Estratto del documento:

Il dormitorio non c’è, vanno in Valmulini
Blitz per cacciare i clochard dall’autosilo

Le grate e il filo spinato voluti dal Comune di Como, non fermano sei somali

Il dormitorio non c’è, vanno in Valmulini Blitz per cacciare i clochard dall’autosilo
La grata realizzata a suo tempo dal Comune e divelta dai senzatetto
(Foto di Andrea Butti)

Como

Il dormitorio permanente non c’è, quello invernale tarda ad arrivare e così i senzatetto provano ad arrangiarsi cercando dove riescono un rifugio per trascorrere la notte. Sei cittadini somali, quattro dei quali in regola con i documenti, due con richiesta di asilo ancora in corso, hanno quindi deciso di tornare ad occupare gli spazi sotto l’autosilo della Valmulini, chiuso con grate e fil di ferro lo scorso anno da Palazzo Cernezzi. Ieri mattina tutti e sei sono stati sgomberati in un blitz voluto dal Comune, organizzato dalla polizia locale di Como, a cui hanno partecipato - per motivi di sicurezza - anche i poliziotti della Questura.

Dati forniti:

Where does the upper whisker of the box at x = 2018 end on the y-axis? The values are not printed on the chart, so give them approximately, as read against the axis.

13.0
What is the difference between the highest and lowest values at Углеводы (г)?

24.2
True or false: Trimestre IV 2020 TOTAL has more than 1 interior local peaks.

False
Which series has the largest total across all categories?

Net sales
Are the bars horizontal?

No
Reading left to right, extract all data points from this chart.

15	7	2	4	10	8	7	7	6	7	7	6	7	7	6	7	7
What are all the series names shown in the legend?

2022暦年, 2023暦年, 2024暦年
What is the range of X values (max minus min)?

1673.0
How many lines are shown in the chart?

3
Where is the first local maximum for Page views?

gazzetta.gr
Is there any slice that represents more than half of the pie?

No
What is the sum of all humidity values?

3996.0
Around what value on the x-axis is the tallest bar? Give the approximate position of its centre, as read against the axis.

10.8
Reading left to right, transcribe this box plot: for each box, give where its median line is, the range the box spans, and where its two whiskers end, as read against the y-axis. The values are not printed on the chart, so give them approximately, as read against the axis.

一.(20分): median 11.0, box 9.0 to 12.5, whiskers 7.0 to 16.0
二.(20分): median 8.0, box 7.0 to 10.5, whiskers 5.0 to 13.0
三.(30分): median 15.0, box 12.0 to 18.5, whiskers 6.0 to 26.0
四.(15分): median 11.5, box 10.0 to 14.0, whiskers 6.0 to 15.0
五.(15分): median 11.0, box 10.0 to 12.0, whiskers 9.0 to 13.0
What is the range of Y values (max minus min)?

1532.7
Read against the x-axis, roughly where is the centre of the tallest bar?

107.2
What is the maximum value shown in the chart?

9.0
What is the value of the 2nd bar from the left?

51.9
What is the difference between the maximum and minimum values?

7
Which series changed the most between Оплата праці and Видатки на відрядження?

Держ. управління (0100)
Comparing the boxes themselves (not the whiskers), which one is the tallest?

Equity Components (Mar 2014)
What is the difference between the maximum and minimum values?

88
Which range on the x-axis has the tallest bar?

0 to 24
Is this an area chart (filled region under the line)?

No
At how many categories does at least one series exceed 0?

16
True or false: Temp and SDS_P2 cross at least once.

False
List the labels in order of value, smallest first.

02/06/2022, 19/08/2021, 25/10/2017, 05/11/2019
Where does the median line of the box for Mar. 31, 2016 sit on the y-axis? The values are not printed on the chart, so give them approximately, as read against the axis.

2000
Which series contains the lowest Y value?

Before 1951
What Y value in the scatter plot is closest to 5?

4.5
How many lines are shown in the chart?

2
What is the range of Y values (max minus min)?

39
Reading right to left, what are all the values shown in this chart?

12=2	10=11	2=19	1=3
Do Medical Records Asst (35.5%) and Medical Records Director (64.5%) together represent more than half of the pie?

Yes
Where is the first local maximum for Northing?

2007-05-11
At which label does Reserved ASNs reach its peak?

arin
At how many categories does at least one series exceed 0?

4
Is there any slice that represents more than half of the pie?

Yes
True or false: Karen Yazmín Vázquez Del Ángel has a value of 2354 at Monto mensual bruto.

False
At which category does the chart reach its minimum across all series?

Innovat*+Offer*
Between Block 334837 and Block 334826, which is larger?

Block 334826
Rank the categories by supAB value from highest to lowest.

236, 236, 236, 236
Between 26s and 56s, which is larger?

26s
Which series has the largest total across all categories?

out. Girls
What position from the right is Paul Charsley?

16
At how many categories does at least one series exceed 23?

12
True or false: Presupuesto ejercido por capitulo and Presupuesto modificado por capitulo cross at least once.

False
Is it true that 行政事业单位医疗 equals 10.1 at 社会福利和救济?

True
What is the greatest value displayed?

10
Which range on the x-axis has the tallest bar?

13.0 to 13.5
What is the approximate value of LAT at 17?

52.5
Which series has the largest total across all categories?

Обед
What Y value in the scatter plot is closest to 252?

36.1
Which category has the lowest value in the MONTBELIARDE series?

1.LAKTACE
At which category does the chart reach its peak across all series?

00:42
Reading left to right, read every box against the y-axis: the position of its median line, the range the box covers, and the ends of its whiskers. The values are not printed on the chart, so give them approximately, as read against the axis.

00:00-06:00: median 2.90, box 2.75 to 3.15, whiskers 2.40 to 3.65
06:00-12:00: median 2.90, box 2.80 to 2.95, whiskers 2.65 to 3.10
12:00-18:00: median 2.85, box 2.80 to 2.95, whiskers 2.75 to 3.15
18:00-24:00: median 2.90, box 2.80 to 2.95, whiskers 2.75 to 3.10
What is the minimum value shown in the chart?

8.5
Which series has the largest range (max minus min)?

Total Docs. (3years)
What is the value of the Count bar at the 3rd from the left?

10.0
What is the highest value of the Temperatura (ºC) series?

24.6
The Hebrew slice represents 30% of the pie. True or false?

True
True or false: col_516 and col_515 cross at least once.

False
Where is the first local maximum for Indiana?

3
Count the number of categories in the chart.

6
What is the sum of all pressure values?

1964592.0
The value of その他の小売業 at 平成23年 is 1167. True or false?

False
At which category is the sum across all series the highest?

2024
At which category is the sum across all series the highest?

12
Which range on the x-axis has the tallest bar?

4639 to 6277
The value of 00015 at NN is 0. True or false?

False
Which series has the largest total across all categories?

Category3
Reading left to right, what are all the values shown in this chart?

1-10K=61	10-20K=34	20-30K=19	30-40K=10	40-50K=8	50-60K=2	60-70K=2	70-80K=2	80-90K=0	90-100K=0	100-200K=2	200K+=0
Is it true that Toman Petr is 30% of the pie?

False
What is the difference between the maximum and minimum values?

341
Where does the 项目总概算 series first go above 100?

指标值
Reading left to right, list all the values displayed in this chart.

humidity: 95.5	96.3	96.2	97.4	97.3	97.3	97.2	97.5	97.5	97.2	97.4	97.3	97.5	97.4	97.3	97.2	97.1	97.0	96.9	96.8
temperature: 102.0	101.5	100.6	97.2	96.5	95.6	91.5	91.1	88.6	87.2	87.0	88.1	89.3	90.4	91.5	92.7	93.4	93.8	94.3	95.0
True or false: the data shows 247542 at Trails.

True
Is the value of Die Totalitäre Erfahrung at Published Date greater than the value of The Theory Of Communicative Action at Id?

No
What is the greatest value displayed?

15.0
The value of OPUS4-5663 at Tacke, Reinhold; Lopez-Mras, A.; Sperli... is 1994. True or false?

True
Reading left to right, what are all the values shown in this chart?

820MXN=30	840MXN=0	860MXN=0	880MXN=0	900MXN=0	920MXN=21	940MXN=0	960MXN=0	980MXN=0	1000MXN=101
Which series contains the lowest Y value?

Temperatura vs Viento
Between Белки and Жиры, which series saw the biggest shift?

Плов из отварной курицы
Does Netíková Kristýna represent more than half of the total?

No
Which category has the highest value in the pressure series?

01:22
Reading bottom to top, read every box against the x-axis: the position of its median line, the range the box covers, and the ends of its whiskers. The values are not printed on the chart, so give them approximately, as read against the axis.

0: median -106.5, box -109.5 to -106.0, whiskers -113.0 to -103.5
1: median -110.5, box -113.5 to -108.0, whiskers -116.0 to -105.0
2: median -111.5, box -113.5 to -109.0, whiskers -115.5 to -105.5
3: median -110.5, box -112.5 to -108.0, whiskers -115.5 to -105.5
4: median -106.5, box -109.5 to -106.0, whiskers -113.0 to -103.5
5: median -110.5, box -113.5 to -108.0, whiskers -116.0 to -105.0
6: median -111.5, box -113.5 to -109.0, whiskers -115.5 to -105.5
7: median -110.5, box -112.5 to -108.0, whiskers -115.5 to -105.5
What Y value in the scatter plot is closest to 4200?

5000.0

Compito:
Prosegui l'articolo sullo sgombero dei senzatetto dall'autosilo della Valmulini, riprendendo subito dopo la sua ultima frase.

Risposta:
Sgombero di prima mattina

L’operazione di sgombero non è passata inosservata. Cinque auto della polizia, il furgone e le auto dei vigili, i mezzi di Aprica chiamati per “ripulire” la zona. Nelle prime ore della mattinata le forze di polizia si sono presentate all’esterno dell’autosilo di Csu costruito a servizio del vecchio Sant’Anna.

Da tempo al Comune era arrivata la segnalazione che alcuni senzatetto erano tornati ad occupare l’area esterna del parcheggio multipiano, nel punto dove in passato l’assessorato alla Sicurezza del Comune aveva fatto costruire grate e tirare il filo spinato per evitare accampamenti improvvisati.

I senzatetto, tutti cittadini stranieri - la zona tra Valmulini e via Pastrengo è frequentata soprattutto da somali - avevano divelto una delle grate volute dai nostri amministratori ed erano tornati ad occupare gli spazi al riparo dalla pioggia.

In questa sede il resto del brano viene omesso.